3.97k stars 224 forks source link

perf: we may have a chance to avoid some copies when decoding with some alignment adjustment(page alignment, chunk alignment) #3115

Open broccoliSpicy opened 1 week ago

broccoliSpicy commented 1 week ago

PR #3101 added alignment in page layout and chunk layout, but PR #3099 still need to do a copy of the raw data read from disk to start decoding, see the code here

for fastlanes bitpacking, there is also a copy https://github.com/lancedb/lance/blob/c237bcb9318d30cf382aecd56b673aae85b2c555/rust/lance-encoding/src/encodings/physical/bitpack_fastlanes.rs#L1727

in binary + miniblock, I think this copy can be avoided if we align each chunk to 4 bytes. in fastlanes bitpacking, because the use of SIMD instruction, the alignment requirement is stronger, reference here, we may also need to change the compression logic to allow it

westonpace commented 1 week ago

in binary + miniblock, I think this copy can be avoided if we align each chunk to 4 bytes.

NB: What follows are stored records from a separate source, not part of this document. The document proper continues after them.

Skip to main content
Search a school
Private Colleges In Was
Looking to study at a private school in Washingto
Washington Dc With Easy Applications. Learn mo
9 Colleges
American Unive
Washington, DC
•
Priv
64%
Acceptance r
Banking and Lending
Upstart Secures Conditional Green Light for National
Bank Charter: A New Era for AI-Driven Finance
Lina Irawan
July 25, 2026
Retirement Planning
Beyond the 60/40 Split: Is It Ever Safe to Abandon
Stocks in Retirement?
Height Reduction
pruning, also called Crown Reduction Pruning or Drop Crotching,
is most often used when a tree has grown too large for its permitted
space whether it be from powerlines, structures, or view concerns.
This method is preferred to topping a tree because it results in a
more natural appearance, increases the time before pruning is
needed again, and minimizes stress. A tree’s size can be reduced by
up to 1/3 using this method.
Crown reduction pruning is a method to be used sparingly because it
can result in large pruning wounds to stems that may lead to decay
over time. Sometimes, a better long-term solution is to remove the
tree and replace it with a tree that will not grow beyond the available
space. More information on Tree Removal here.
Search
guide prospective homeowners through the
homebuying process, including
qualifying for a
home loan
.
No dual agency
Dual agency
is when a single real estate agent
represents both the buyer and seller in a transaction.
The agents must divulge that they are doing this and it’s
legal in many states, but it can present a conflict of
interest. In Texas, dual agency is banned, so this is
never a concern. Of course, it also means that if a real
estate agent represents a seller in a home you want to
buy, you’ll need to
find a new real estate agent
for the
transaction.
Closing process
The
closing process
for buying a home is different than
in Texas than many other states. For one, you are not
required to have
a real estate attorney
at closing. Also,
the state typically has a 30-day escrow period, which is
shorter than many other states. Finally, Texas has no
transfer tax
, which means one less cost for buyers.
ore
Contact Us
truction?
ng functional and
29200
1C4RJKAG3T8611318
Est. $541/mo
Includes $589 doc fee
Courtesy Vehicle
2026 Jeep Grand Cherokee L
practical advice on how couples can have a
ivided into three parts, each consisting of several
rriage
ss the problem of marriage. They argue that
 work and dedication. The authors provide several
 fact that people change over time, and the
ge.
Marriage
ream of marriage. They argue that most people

We already align each chunk to 8 bytes but there was a bug preventing this from working correctly.

in fastlanes bitpacking, because the use of SIMD instruction, the alignment requirement is stronger

How much stronger? 64 byte alignment for a 4KiB chunk seems pretty extensive (up to 6% of the block is wasted space) but I suppose it is manageable. Still, if we want to require this then I'd prefer changing the MiniBlockCompressor trait to allow compressors to state how much alignment they need. This way compressors that don't need such strict requirements don't have to pay.

westonpace commented 1 week ago

(up to 6% of the block is wasted space)

I did the math wrong. 64/4096 is 1/64th so more like 1-2%.

broccoliSpicy commented 3 days ago

https://github.com/lancedb/lance/blob/c237bcb9318d30cf382aecd56b673aae85b2c555/rust/lance-encoding/src/encodings/physical/bitpack_fastlanes.rs#L1727 instantiate a copy for the data using .to_vec doesn't guarantee the data starts at a 64 byte aligned position either, we may be able to get rid of this copy with the currently page layout padding, if so, changes in bitpack mini-block compression logic needed.